### [Assignment]
Work through the listing below, copying each line that carries the word "begin".

*** Data in this exercise

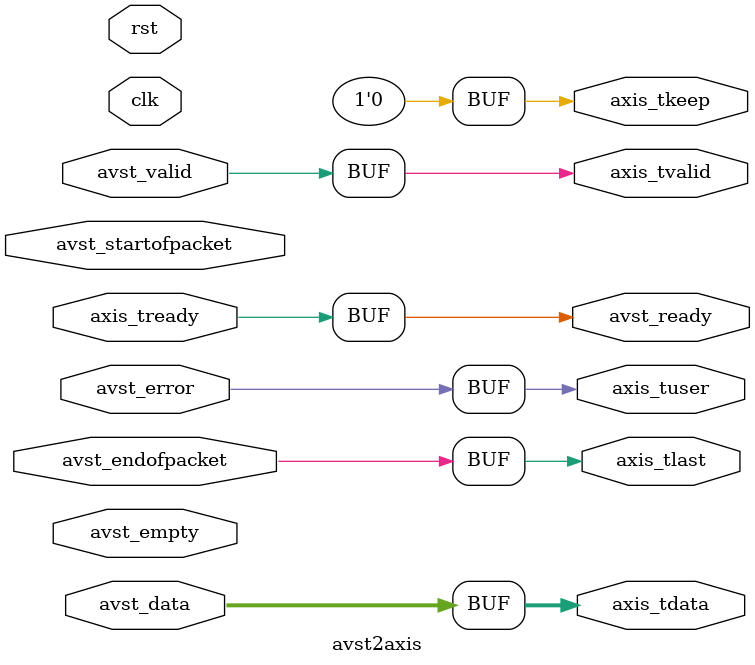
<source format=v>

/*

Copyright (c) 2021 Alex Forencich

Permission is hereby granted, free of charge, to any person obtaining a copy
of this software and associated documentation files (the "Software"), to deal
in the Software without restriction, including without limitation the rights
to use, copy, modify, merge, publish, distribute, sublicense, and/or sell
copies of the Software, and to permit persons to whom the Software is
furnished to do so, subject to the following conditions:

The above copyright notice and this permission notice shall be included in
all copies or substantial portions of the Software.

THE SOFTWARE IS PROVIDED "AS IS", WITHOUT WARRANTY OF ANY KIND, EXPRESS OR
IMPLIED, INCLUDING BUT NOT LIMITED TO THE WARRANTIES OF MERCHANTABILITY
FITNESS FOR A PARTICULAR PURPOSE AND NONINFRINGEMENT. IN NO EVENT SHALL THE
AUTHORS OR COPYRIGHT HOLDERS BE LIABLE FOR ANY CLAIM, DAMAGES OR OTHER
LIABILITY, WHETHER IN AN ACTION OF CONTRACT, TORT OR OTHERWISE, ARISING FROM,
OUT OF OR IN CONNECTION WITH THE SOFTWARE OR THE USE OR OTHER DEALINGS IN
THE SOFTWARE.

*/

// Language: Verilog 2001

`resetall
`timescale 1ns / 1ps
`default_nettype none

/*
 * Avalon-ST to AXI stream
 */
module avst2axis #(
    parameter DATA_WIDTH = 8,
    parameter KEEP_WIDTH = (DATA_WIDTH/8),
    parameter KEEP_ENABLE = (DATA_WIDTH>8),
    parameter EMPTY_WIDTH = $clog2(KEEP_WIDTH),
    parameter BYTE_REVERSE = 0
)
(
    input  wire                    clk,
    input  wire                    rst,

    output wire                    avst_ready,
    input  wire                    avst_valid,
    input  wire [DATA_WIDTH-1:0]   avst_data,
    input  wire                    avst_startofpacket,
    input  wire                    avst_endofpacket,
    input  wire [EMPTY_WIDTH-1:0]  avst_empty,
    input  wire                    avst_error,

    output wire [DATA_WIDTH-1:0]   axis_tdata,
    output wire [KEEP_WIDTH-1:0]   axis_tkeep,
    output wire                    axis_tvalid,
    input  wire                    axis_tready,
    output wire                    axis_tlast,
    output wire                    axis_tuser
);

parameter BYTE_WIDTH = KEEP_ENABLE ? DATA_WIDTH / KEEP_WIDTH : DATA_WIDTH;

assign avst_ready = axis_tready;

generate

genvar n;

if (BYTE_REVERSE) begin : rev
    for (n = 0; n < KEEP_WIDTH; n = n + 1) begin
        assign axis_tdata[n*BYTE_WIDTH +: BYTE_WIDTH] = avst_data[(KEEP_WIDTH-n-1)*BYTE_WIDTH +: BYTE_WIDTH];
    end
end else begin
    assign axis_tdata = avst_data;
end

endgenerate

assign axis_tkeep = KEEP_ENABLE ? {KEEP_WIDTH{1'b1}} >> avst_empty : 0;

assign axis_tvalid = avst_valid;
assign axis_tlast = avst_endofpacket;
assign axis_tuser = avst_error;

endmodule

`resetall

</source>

******
*** Data in this exercise

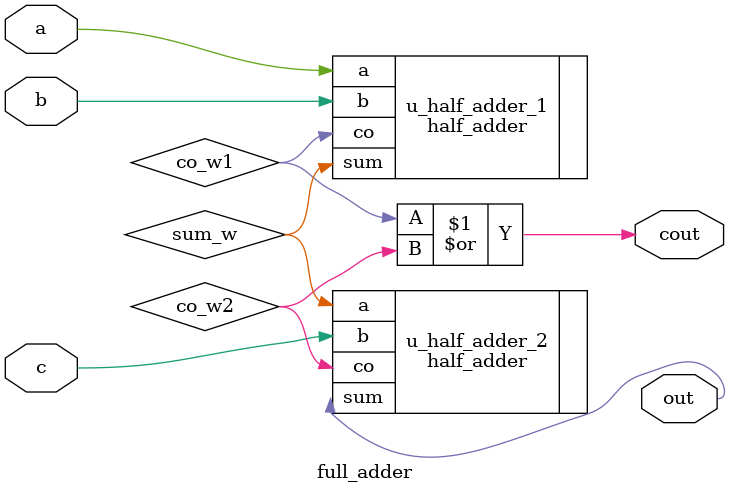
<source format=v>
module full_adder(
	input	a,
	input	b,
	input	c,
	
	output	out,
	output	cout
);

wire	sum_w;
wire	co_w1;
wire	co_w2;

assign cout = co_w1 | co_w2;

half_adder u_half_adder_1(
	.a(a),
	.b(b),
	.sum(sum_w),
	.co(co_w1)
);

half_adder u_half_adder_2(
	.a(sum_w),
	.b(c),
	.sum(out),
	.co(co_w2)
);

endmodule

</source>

******
*** Data in this exercise

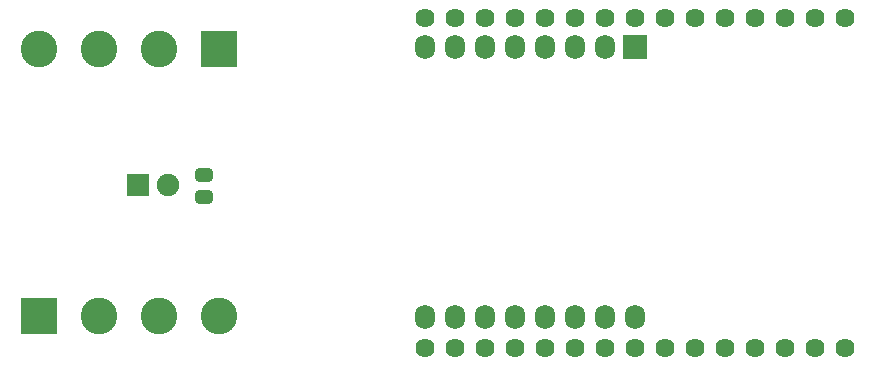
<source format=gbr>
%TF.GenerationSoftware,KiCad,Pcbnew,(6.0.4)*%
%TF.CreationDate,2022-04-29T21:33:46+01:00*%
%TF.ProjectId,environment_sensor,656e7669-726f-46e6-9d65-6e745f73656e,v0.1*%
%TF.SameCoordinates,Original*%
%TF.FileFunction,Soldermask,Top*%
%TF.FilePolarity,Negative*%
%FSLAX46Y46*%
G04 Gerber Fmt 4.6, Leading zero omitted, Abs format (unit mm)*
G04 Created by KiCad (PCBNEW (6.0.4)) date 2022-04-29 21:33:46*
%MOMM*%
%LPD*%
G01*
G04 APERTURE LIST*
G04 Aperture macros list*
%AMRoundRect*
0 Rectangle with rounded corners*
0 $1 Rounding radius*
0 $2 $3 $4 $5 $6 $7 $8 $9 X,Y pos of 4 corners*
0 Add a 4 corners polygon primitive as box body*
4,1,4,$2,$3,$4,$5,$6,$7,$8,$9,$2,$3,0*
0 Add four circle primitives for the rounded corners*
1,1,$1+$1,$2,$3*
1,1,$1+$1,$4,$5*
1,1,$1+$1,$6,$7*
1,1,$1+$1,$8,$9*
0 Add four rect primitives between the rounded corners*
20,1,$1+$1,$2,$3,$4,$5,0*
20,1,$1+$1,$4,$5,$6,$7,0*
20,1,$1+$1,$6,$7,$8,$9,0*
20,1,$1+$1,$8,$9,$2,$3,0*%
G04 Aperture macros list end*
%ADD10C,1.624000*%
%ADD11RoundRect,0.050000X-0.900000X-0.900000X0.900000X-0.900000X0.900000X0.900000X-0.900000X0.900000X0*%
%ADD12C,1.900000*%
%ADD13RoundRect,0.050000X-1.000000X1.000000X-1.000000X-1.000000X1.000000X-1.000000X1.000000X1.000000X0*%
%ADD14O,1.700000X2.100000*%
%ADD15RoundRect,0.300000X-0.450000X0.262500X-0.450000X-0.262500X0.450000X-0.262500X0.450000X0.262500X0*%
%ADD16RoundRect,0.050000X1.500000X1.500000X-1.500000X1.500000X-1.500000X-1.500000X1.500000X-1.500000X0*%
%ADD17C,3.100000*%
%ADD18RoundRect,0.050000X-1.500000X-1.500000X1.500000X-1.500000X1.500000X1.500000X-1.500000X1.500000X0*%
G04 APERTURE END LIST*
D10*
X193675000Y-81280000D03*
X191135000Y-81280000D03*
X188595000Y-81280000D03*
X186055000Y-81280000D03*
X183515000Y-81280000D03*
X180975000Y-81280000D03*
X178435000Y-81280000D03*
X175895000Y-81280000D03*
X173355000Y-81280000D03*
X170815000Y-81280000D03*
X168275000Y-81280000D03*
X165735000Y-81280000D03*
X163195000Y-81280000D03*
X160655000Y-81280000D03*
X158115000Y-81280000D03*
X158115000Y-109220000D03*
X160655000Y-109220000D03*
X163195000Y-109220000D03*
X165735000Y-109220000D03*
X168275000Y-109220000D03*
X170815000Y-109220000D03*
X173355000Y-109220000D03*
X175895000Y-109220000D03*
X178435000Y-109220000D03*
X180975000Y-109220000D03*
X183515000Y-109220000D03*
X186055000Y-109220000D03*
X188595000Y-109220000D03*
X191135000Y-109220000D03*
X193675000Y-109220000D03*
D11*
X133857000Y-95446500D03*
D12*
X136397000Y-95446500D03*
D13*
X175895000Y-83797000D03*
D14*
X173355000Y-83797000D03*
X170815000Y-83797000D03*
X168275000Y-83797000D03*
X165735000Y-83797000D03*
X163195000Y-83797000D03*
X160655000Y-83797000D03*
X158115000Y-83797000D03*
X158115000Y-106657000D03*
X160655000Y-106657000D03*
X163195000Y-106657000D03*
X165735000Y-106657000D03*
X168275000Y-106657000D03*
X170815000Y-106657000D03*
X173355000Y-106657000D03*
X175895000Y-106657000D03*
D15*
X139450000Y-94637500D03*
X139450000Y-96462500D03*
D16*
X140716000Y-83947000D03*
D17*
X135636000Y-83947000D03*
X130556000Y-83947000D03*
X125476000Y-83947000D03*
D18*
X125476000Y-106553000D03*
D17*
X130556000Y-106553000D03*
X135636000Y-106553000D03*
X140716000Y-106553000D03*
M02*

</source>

******

### [Response]
if (BYTE_REVERSE) begin : rev
    for (n = 0; n < KEEP_WIDTH; n = n + 1) begin
end else begin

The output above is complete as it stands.